» Information provided
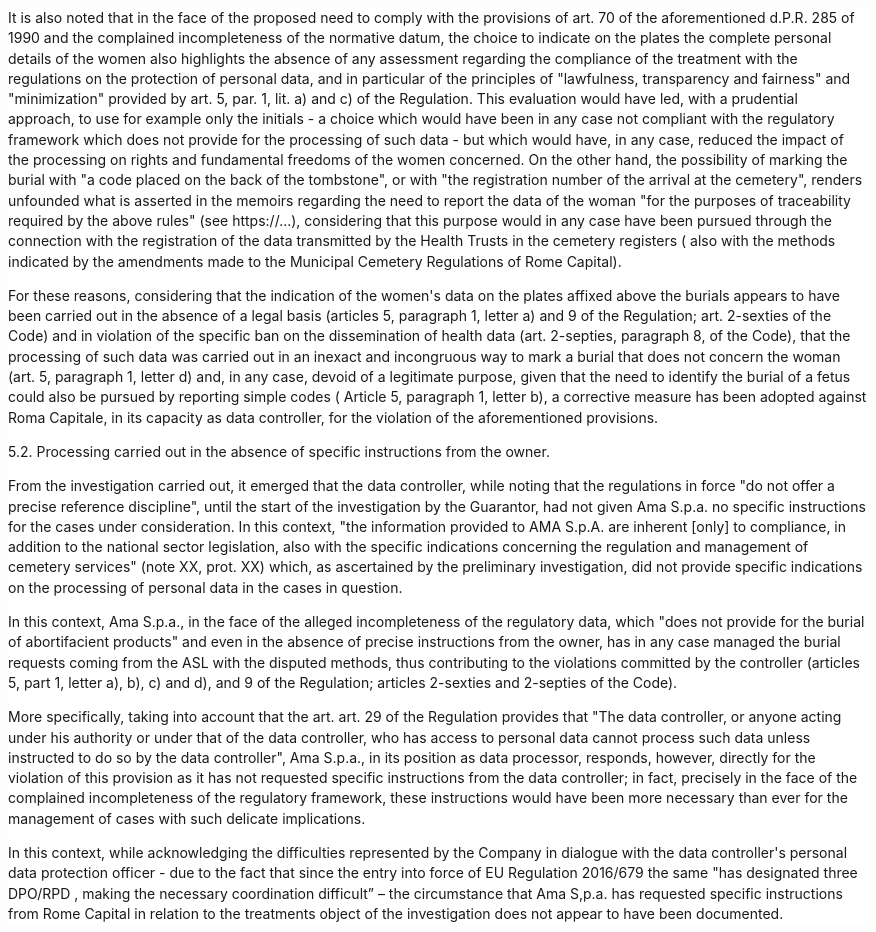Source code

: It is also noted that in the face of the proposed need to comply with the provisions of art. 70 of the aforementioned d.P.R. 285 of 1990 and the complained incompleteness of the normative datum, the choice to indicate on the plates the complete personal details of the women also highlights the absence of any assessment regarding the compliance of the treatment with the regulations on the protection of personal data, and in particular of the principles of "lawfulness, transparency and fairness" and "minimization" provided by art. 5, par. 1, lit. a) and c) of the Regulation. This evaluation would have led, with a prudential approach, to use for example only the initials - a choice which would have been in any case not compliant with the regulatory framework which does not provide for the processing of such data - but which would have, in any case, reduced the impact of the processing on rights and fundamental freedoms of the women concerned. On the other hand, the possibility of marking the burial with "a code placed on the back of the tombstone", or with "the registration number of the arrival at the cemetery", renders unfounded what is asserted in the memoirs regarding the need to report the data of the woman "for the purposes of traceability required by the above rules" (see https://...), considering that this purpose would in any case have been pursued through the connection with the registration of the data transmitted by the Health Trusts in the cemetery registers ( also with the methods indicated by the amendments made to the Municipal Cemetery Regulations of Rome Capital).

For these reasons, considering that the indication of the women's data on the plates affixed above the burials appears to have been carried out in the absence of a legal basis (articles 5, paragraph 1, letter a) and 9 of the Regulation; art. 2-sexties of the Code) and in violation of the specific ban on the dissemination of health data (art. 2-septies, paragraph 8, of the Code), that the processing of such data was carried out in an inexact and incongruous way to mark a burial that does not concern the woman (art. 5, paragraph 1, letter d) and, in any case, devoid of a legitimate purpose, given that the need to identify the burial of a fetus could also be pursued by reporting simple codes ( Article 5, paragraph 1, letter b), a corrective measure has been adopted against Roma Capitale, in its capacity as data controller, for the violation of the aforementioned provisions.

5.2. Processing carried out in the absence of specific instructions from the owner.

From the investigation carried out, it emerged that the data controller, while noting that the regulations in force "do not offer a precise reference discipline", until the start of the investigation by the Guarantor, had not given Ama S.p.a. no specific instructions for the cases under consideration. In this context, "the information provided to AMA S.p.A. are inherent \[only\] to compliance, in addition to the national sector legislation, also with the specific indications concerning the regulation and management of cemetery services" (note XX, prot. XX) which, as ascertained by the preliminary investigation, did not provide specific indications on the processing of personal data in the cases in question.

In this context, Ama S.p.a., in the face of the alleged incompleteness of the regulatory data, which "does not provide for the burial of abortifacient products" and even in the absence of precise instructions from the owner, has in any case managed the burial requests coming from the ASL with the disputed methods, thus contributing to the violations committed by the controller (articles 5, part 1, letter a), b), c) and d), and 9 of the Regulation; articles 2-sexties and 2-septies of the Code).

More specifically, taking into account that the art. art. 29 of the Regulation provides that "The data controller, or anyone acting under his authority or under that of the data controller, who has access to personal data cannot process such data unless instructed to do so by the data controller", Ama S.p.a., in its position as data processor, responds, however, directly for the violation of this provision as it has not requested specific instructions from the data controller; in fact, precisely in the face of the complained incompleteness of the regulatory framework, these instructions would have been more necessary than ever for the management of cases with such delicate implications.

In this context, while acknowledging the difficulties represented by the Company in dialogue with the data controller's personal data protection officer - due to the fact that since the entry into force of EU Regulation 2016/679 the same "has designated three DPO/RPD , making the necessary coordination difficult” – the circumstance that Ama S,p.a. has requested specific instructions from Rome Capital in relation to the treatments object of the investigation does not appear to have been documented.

* * *

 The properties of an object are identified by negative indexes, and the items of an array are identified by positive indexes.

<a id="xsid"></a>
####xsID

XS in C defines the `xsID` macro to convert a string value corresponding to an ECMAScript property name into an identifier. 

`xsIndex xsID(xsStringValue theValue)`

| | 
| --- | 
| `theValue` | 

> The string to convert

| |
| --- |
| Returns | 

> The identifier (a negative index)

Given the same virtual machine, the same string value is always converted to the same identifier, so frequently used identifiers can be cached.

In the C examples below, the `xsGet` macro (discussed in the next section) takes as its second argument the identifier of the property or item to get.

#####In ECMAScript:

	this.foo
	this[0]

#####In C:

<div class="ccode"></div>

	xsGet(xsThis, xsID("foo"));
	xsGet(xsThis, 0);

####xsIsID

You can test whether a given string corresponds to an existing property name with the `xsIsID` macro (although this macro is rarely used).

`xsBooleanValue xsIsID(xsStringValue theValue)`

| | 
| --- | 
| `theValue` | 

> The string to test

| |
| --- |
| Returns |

» Task directions
From the listing above, count the lines that include the word "theValue" and give the total alone.

» Written reply
4